Receita cai, mas planos são mantidos

A Nexa Resources registrou receita líquida de US$ 570 milhões no primeiro trimestre de 2019, valor que é US$ 106 milhões (16%) inferior ao obtido em igual período de 2018, quando as receitas somaram US$ 676 milhões. O Ebitda (lucro bruto), que atingiu US$ 108 milhões, caiu 44% em relação ao primeiro trimestre de 2018. 
 
O resultado é atribuído aos menores preços dos metais na LME e ao aumento de custos. Segundo o CEO da Nexa, Tito Martins, o resultado do trimestre não afeta os planos de mais longo prazo da empresa. “Apesar da recente volatilidade de preços dos metais básicos, estamos confiantes com a perspectiva de longo prazo para os mercados de zinco e cobre.

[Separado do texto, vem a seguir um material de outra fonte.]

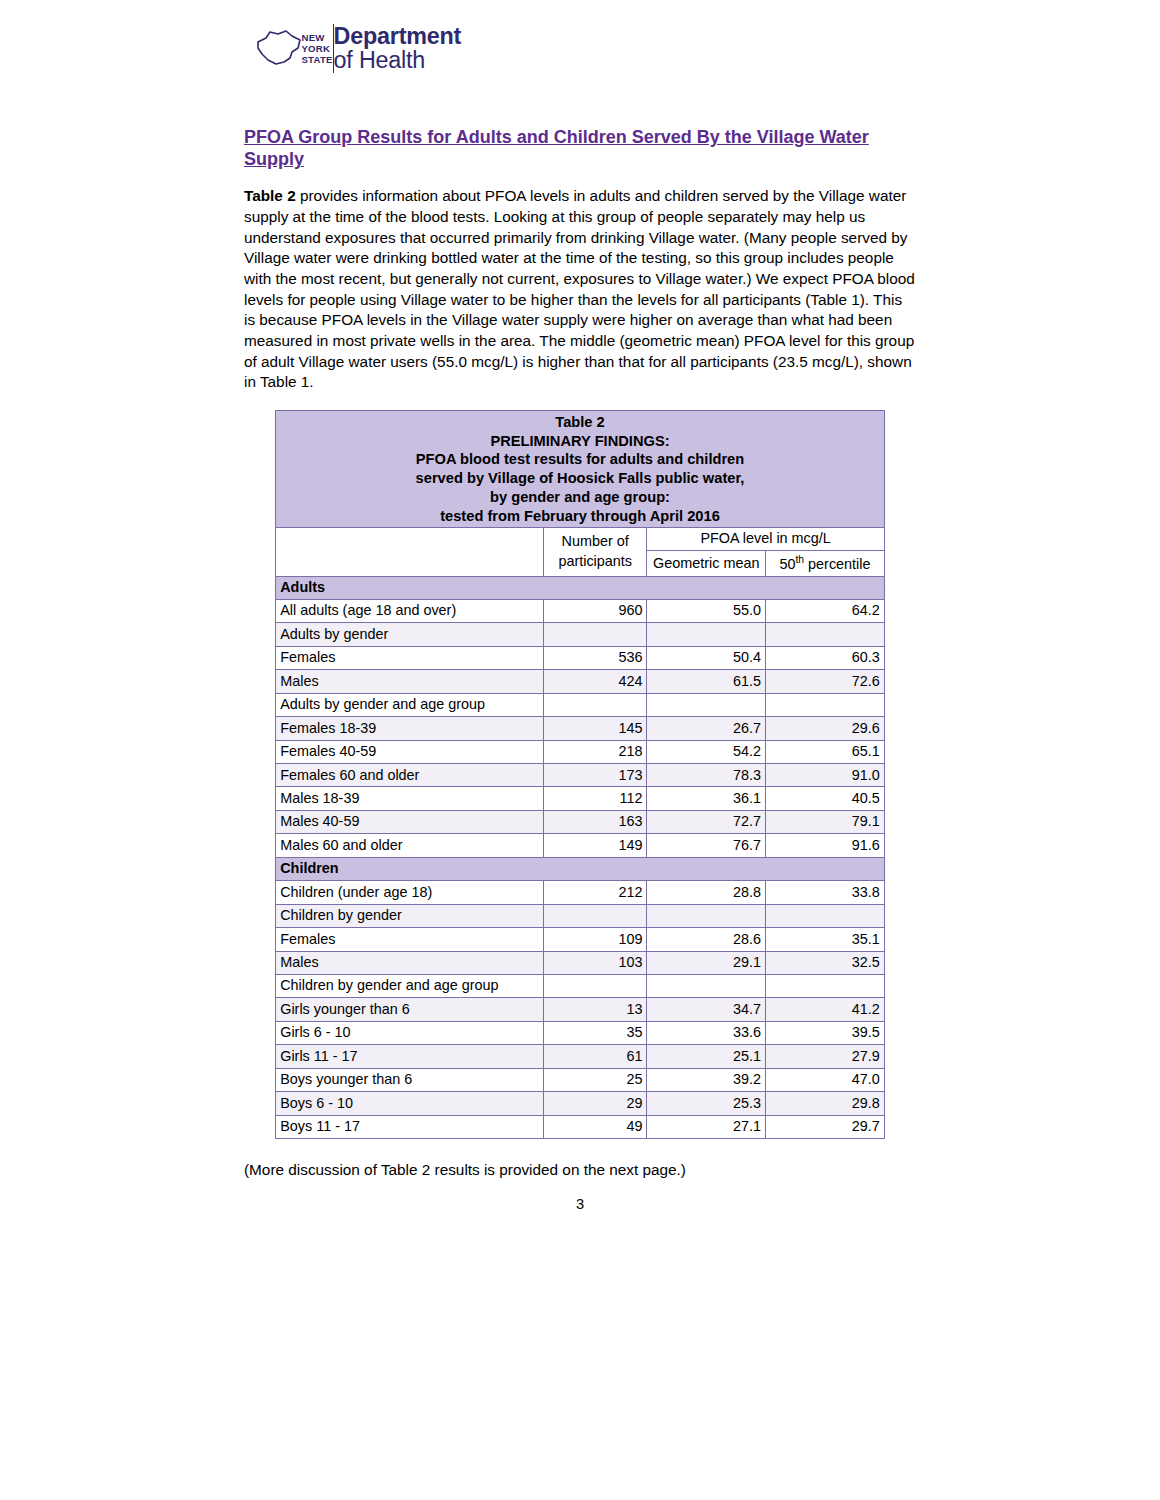| | NEW YORK STATE | | Department of Health |
PFOA Group Results for Adults and Children Served By the Village Water Supply
Table 2 provides information about PFOA levels in adults and children served by the Village water supply at the time of the blood tests. Looking at this group of people separately may help us understand exposures that occurred primarily from drinking Village water. (Many people served by Village water were drinking bottled water at the time of the testing, so this group includes people with the most recent, but generally not current, exposures to Village water.) We expect PFOA blood levels for people using Village water to be higher than the levels for all participants (Table 1). This is because PFOA levels in the Village water supply were higher on average than what had been measured in most private wells in the area. The middle (geometric mean) PFOA level for this group of adult Village water users (55.0 mcg/L) is higher than that for all participants (23.5 mcg/L), shown in Table 1.
| Table 2 PRELIMINARY FINDINGS: PFOA blood test results for adults and children served by Village of Hoosick Falls public water, by gender and age group: tested from February through April 2016 |
| | Number of participants | PFOA level in mcg/L |
| Geometric mean | 50 th percentile |
| Adults |
| All adults (age 18 and over) | 960 | 55.0 | 64.2 |
| Adults by gender | | | |
| Females | 536 | 50.4 | 60.3 |
| Males | 424 | 61.5 | 72.6 |
| Adults by gender and age group | | | |
| Females 18-39 | 145 | 26.7 | 29.6 |
| Females 40-59 | 218 | 54.2 | 65.1 |
| Females 60 and older | 173 | 78.3 | 91.0 |
| Males 18-39 | 112 | 36.1 | 40.5 |
| Males 40-59 | 163 | 72.7 | 79.1 |
| Males 60 and older | 149 | 76.7 | 91.6 |
| Children |
| Children (under age 18) | 212 | 28.8 | 33.8 |
| Children by gender | | | |
| Females | 109 | 28.6 | 35.1 |
| Males | 103 | 29.1 | 32.5 |
| Children by gender and age group | | | |
| Girls younger than 6 | 13 | 34.7 | 41.2 |
| Girls 6 - 10 | 35 | 33.6 | 39.5 |
| Girls 11 - 17 | 61 | 25.1 | 27.9 |
| Boys younger than 6 | 25 | 39.2 | 47.0 |
| Boys 6 - 10 | 29 | 25.3 | 29.8 |
| Boys 11 - 17 | 49 | 27.1 | 29.7 |
(More discussion of Table 2 results is provided on the next page.)
3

Mantemos o compromisso com nossa estratégia de longo prazo e continuamos trabalhando na construção de uma companhia mineradora diferenciada, sustentável, integrada e eficiente em custos”. 
 
Ele informou que em março de 2019 os depósitos de rejeitos da empresa receberam Declarações de Condição de Estabilidade (DCEs), “certificando que todas as nossas instalações estão seguras e estáveis”. A empresa também superou algumas dificuldades operacionais, o que lhe permitiu aumentar a produção de zinco em 3% no trimestre. “Estamos confiantes que atingiremos as nossas diretrizes, tanto em termos de produção quanto de capex para 2019, alcançando as expectativas, como fizemos em 2018”, afirmou o dirigente. 
 
A empresa também registrou aumento de 14% das reservas, que alcançaram 4,4 milhões de toneladas de zinco contido, incluindo aquelas do projeto Aripuanã. De acordo com Martins, o projeto Aripuanã evoluiu conforme o planejado e atualmente cerca de 40% do capex total está comprometido. O start up está mantido para 2021. Já o projeto de aprofundamento da mina de Vazante está 80% concluído. 
 
Outro fato positivo foi que, em abril de 2019, a Nexa obteve a Licença Operacional da Copam para o projeto de empilhamento a seco de rejeitos. 
 
Em termos financeiros, no mês de março de 2019 a Standard & Poor´s anunciou que manteria sua classificação BB+ com perspectiva estável para a Nexa Peru, uma subsidiária da Nexa Resources. 
 
A Nexa foi eleita pelo Conselho Consultivo e pelos leitores de Brasil Mineral como uma das Empresas do Ano do Setor Mineral, na categoria Minerais Não-Ferrosos. No Peru, a Nexa Resources Atacocha foi reconhecida pelo ISEM (Instituto de Seguridad Minera) como uma das empresas mais seguras em mineração subterrânea.